Illustration: Ben Duffy/Sherdog.com
UFC 226 is now available on Amazon Prime.
Two of the Ultimate Fighting Championship’s hardest punchers will collide when Francis Ngannou takes on Derrick Lewis at UFC 226 this Saturday at the T-Mobile Arena in Las Vegas. No one expects it to go the distance. However, because of the stacked nature of the card, their heavyweight encounter has flown under the radar.
This edition of The Film Room puts their fight in the spotlight.
Hype vs. Reality
Ngannou was supposed to be the Next Big Thing, but a one-sided loss to heavyweight champion Stipe Miocic in January brought his hype train to a temporary halt. He looked completely lost in the grappling exchanges, gassed early and admitted his preparation for the fight was lacking. Despite the setback, Ngannou still possesses otherworldly power in both hands. One can only think he learned from his experience against Miocic.
Ngannou may not be the most skilled striker, but he gets by on power and aggression. He is built like a video game character and at times fights like one. Ngannou often sits back, waits for an opening and then blitzes forward with a sloppy combination, hoping to catch his opponent with just one of the strikes. He shows flashes of competent striking but tends to get too confident, forgets his technique and runs forward with wild hooks. Against Luis Henrique Barbosa de Oliveira, Ngannou landed a beautiful series of lead hooks and uppercuts before connecting with a lead uppercut that folded Henrique and finished the fight. Against Andrei Arlovski and Bojan Mihajlovic, he prompted stoppages but swung wildly and lacked the technique necessary to consistently succeed at the highest levels.

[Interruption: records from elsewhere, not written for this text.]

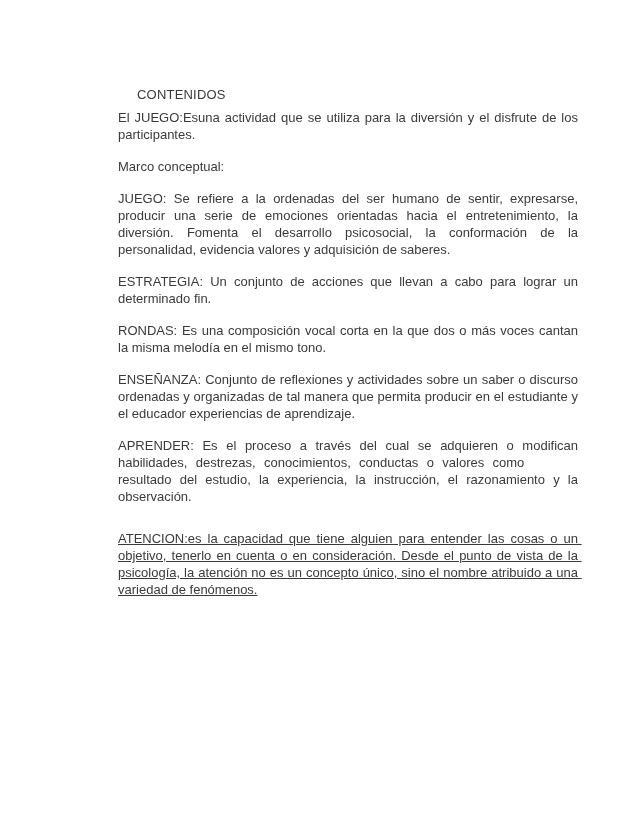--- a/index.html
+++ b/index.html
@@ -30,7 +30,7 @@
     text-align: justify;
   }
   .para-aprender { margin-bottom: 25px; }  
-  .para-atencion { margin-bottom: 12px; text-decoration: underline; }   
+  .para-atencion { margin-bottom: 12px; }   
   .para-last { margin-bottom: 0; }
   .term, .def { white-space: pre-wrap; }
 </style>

Despite his deficiencies, it is hard to criticize Ngannou’s style when he is authoring highlight-reel knockouts against legends of the sport. Beating Alistair Overeem in his current form may not mean what it once did, but Ngannou’s knockout of the Dutchman was impressive nonetheless.
Although Ngannou’s grappling skills are less than stellar, we have seen him finish submissions with strength alone. He grabbed a kimura to defend a takedown from Anthony Hamilton but wound up in the knee-on-belly position from side control and completed the submission. While Ngannou may be known as a knockout artist, he does have four submission victories under his belt.
Before Ngannou arrived, Derrick Lewis was seen by many as the most formidable power puncher in the Ultimate Fighting Championship’s heavyweight division. “The Black Beast” has now been in the UFC for four years and has delivered his share of devastating knockouts against veterans and prospects alike.
Lewis and Ngannou have similar approaches to fighting: They like to stand and trade until someone gets knocked out. Lewis takes on a more tactical approach to this style, but at the end of the day, he steps into the cage to “swang and bang” and nothing else. Instead of trading in the center of the Octagon, Lewis likes to back his opponents to the cage and leave them no choice but to trade with him in the pocket.
Although he is the more technical fighter, Lewis also tends to get overexcited and start throwing wild hooks from his waist, with no setup or defense. He caught Roy Nelson -- only “Big Country’s” granite chin kept him upright -- with one of those aforementioned hooks, but in general, fighting like this at the highest levels will get one in trouble eventually.
What separates Lewis from Ngannou is his grappling ability. He does not have much of a grappling background, but he often finds himself in full mount -- a position from which he can drop relentless ground-and-pound until the job is done. In fact, most of his UFC knockouts have come on the ground. While it is not his preferred route, do not be surprised to see Lewis shoot for takedowns if the exchanges on the feet are not to his liking.